Start of Given text

University of Wisconsin Oshkosh microbiology graduate student Amanda Prigan is not used to working in the field. However, when she and other students embarked on a survey of tick-borne pathogens in Wisconsin, she found herself where she never expected to be … performing microbiology research in the forest.
Prigan’s objective in the field is to collect ticks and use them to determine the prevalence rates for Lyme disease and other microbes in a park in Wisconsin.
One way in which Prigan and her team collect ticks is by using a method called flagging. Flagging requires a researcher to drag a very soft white cloth around in fields and brush. Ticks mistake the flag for a potential host and cling to it when it passes them.
“We collected 150 ticks one day just using that method,” Prigan said. “They climb on there and they latch on and we just pick ’em right off with the tweezers.”
Later, in the lab, Prigan and her team dry the ticks for up to a week and extract their DNA. They test the extracted DNA to confirm that it comes from a deer tick, or Ixodes scapularis, and they test the DNA for the presence of Lyme disease or any of the other target microbes they are studying.
Prigan is a laboratorian at heart.
“I’m used to being in the hospital, in the basement, [with] no windows or anything,” she said.
Prigan’s research has pushed her out of her comfort zone by requiring her to work in the woods every morning. She says the field work she does, in addition to the personal relationships she has made with her advisers, is one of her favorite parts of her research.
“I’ve really enjoyed it. I like being outside,” she said.

End of Given text

▸ Tasks:
A. Answer these questions from the tick survey text:
(i) What does flagging require a researcher to drag around in fields and brush?
(ii) For how long do Prigan and her team dry the ticks in the lab?
(iii) What scientific name does the text give for the deer tick?
B. According to the tick survey text, why do ticks end up on the cloth during flagging?
C. Reproduce the tick survey text from "Prigan is a" up to and including "of her research.".

Start of Extracted material

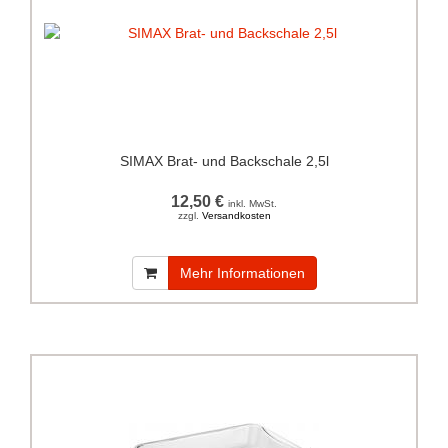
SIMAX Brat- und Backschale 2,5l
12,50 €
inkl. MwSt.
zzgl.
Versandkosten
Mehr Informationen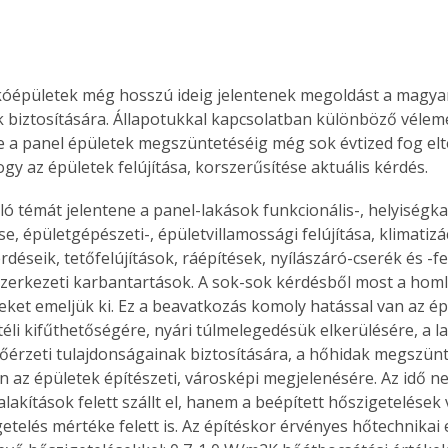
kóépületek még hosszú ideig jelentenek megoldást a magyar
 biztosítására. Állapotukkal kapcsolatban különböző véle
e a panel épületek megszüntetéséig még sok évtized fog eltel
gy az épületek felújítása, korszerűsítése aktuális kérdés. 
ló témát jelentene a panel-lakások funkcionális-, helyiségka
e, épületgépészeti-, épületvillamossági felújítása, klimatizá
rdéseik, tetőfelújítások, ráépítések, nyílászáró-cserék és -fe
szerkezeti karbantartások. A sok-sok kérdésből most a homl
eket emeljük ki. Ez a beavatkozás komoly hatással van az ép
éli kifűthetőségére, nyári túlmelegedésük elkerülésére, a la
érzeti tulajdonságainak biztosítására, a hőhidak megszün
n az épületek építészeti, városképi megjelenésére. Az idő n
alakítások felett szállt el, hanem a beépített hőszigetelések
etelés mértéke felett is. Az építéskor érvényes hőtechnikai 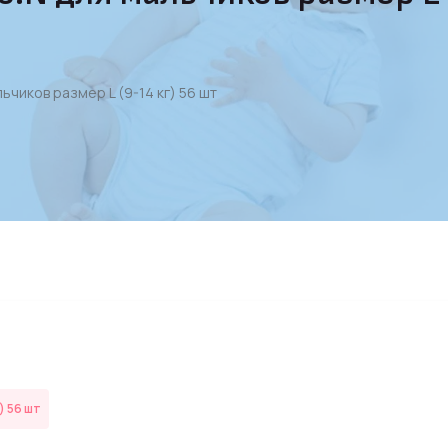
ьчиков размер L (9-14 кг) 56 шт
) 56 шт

End of Extracted material

▸ Solution list:
A.
(i) A very soft white cloth.
(ii) Up to a week.
(iii) Ixodes scapularis.

B. Ticks mistake the flag for a potential host. When the cloth passes them, they cling to it, and the researchers then pick them off with tweezers.

C.
Prigan is a laboratorian at heart.
“I’m used to being in the hospital, in the basement, [with] no windows or anything,” she said.
Prigan’s research has pushed her out of her comfort zone by requiring her to work in the woods every morning. She says the field work she does, in addition to the personal relationships she has made with her advisers, is one of her favorite parts of her research.